Here is a visual illustration of splitting the vote. Red is located at (0.93, 0.49), green at (0.79, 0.42), and blue at (0.27, 0.45). If the red candidate were not running, then the contest between blue and green should split exactly halfway between the two candidates, as it does in Approval and Condorcet. Notice that in Plurality voting, the addition of the red candidate has caused the blue region to expand to the right: blue has gained an unfair advantage because red and green are splitting the vote. This is a commonly cited problem with Plurality voting, and a strong motivator for voting reform. With Borda voting, the result is the opposite: the presence of the red candidate is actually helpful to the green candidate, expanding the green winning region slightly.

Nonmonotonicity

In the previous example, the plot for IRV shows a concave, M-shaped green region. When a candidate's winning region is concave, that means the election method is nonmonotonic. That is, a shift of public opinion toward a candidate can cause the candidate to lose, and a shift of public opinion away from a candidate can cause the candidate to win. Here is a more extreme example of such pathological behaviour. Red is located at (0.54, 0.47), green at (0.77, 0.64), and blue at (0.13, 0.10). Look at the image in the lower-left for IRV, which shows a red region with two spikes. When the center of opinion is located in the left spike, moving toward the red candidate can cause red to lose. When the center of opinion is located in the right spike, moving away from the green candidate can cause green to win.

Four Candidates

In each group of five images, the four candidates (red, green, yellow, and blue) all have the same positions.

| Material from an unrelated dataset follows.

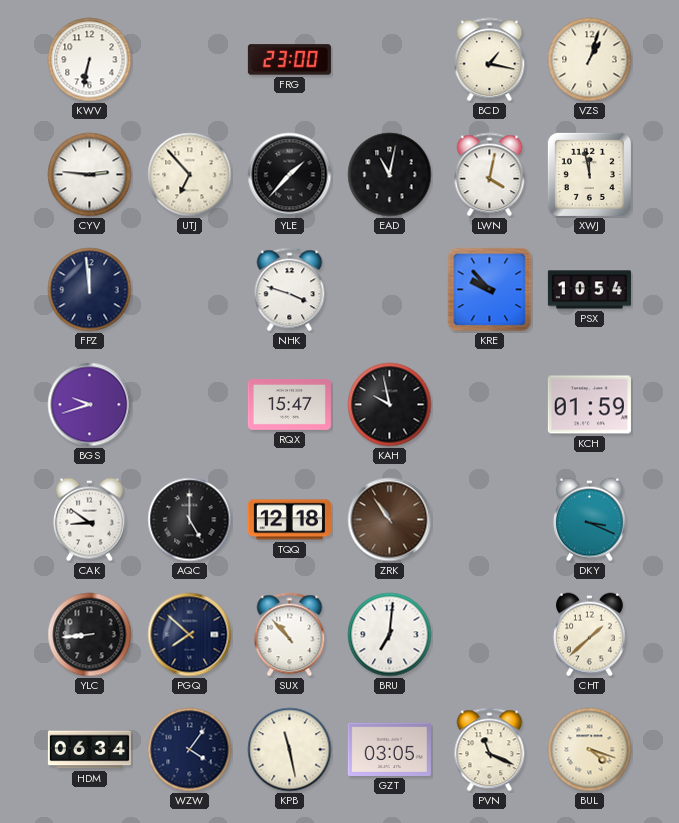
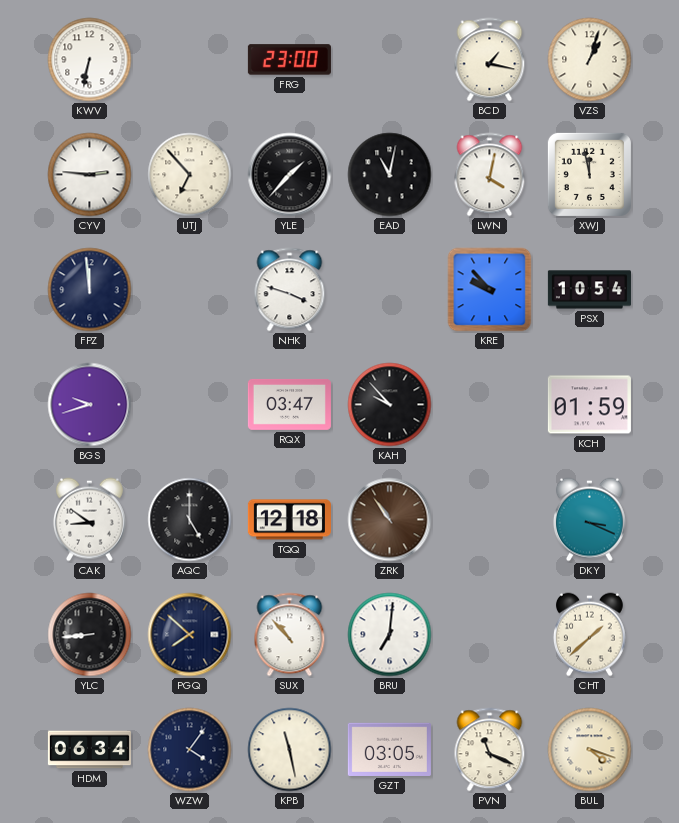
RQX: 15:47 -> 03:47
KAH: 9:58 -> 9:53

In all the images, the x-axis ranges from -0.25 to 1.25 (left to right) and the y-axis ranges from -0.25 to 1.25 (bottom to top). The Gaussian distribution of voters has a sigma of 0.5.

Square

For four candidates in a perfect square (red, yellow, green, and blue at (0.3, 0.3), (0.7, 0.3), (0.3, 0.7), and (0.7, 0.7) respectively), Plurality, Approval, Borda, and Condorcet yield the obvious expected outcomes here. But even in this simplest of cases, IRV behaves unreasonably. The strange colours in the center of the figure are caused by counting the second-place choices of only some voters and disregarding others. For example, the red and blue areas in the upper-left quadrant are due to large numbers of voters who rank yellow highest; when yellow is eliminated first, their ballots count as votes for red or blue.

Shattered

Here we have red at (0.12, 0.28), yellow at (0.85, 0.70), green at (0.39, 0.28), and blue at (0.97, 0.14). Plurality severely penalizes green, the moderate. The Approval and Condorcet methods yield boundaries exactly halfway between candidates, and once again, the centrist gets the largest winning region with Borda. The IRV method yields a very strange shape for green's winning region.

Disjoint

In this example, red is located at (0.24, 0.23), yellow at (0.19, 0.62), green at (0.04, 0.64), and blue at (0.85, 0.55). Again, Plurality works against the moderate and Borda favours the moderate. The IRV method divides the yellow candidate's winning area into two disjoint regions.

Nonmonotonicity City

This example demonstrates more absurd behaviour from the IRV method. Red is at (0.40, 0.57), yellow at (0.16, 0.54), green at (0.05, 0.62), and blue at (0.91, 0.70).